No es tiempo de eufemismos. Son días difíciles en los que tenemos que hablar con la crudeza de la realidad. Tal como alguna vez lo hizo un ex director del Hospital de Trauma, indignado por la cantidad de conductores de motos que morían por su propia irresponsa­bilidad. ¡Usen casco, carajo!, fue su dramá­tica exhortación. En ese mismo tono, y con esa misma palabra final, viene expresán­dose el ministro del Interior, Euclides Ace­vedo, para decirle a la gente que se quede en su casa. Que no salga. Que se trata de una de las medidas más recomendables y efecti­vas para evitar la propagación del coronavi­rus, esa enfermedad que ya está matando a miles de personas en todo el mundo.

La interjección carajo, según el dicciona­rio de la Real Academia Española, es una exclamación que indica sorpresa, susto o ira. La irresponsabilidad de mucha gente, que sale a las calles sin necesidad de hacerlo, ya está irritando al resto de la población. En estos momentos de tensión y de encierros, la irascibilidad hasta se comprende. No son tiempos normales. Es justificable el enojo con quienes ponen en peligro la vida de los demás. El que asume el descabellado argu­mento de que “se trata de mi vida” todavía no logró entender la gravedad de su acto. No es solamente “su vida”. Cuando el virus empieza a transmitirse comunitariamente todos somos potenciales víctimas. No es solamente “su vida”. Es un maldito eslabón en la cadena de transmisión de esta pande­mia. Un eslabón que puede llegar a conta­giar a miles de personas.

Un jurista argentino subrayó con marcador grueso un paradigma crucial para los días que vivimos: la necesidad de “preservar la salud personal como obligación social”. No vivimos en una isla. Puedo hacer uso de mi derecho mientras no agreda el derecho de los demás. Un axioma jurídico tan sencillo de comprender, pero tan difícil de cumplir. Y como diría el filósofo existencialista Jean-Paul Sartre: “Mi libertad termina donde empieza la de los demás”. Pero cuando la conciencia no funciona, entra a funcionar la ley. Con su más severo rigor.

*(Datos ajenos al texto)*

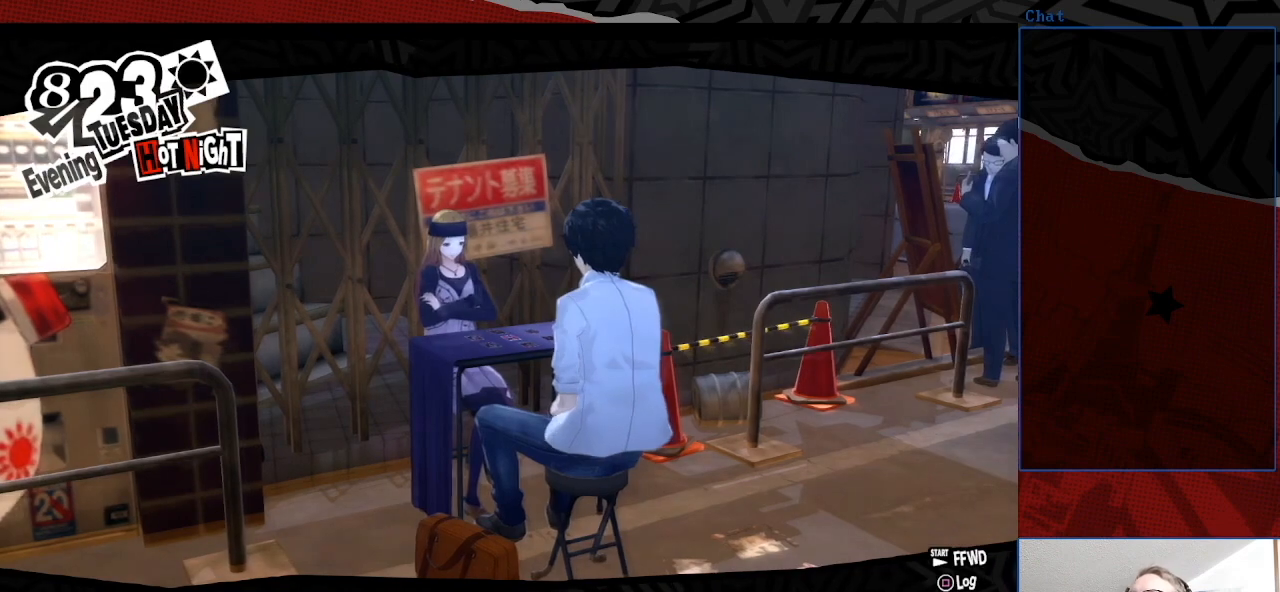
{"buttons": [], "left_stick": "center", "right_stick": "center", "events": []}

El cretino que usa como excusa que es “su vida” para salir a pasearse por el interior esta Semana Santa, en muchos casos expo­niendo a sus inocentes hijos, debe merecer el rechazo de sus parientes, el repudio y la denuncia de sus vecinos y el merecido cas­tigo que la ley le impone. No es un simple pillo que logró evadir las barreras, es un cri­minal y como tal debe ser tratado.

No es tiempo de esparcimiento. Es tiempo de reflexión, de recogimiento, de pensar en el milagro de la vida y el misterio de la exis­tencia. Sobre todo, los de confesión cris­tiana tendrán la oportunidad de orar por el país y la salud de sus habitantes, en una semana en la que se recuerda la muerte de Jesucristo y se celebra el cumplimiento pro­fético de la resurrección.

El auténticamente cristiano sabe cuál es el mayor mandamiento del Mesías: “Ama­rás al Señor tu Dios con todo tu corazón, con toda tu alma y con toda tu mente (…) Y a tu prójimo como a ti mismo” (Mateo 22: 37-39). Traduciendo al momento que vivi­mos, quedarse en casa es la más grande manifestación de amor al otro.

El preocuparse por los demás no es un atri­buto exclusivo de los cristianos. También lo practican seguidores de las otras religiones, agnósticos y ateos. La consigna no contem­pla excepciones y no admite interpelación alguna: debemos quedarnos en nuestras respectivas casas.

La ilimitada irresponsabilidad de algunos compatriotas ameritaba un título así: ¡Que­date en tu casa, carajo! Pero, en un pueblo que se declara mayoritariamente seguidor de Cristo, optamos por la exhortación recon­ciliadora: “Si amas a tu prójimo, quédate en tu casa”. El que hiciere lo contrario, sin eufe­mismos, es un desgraciado hipócrita.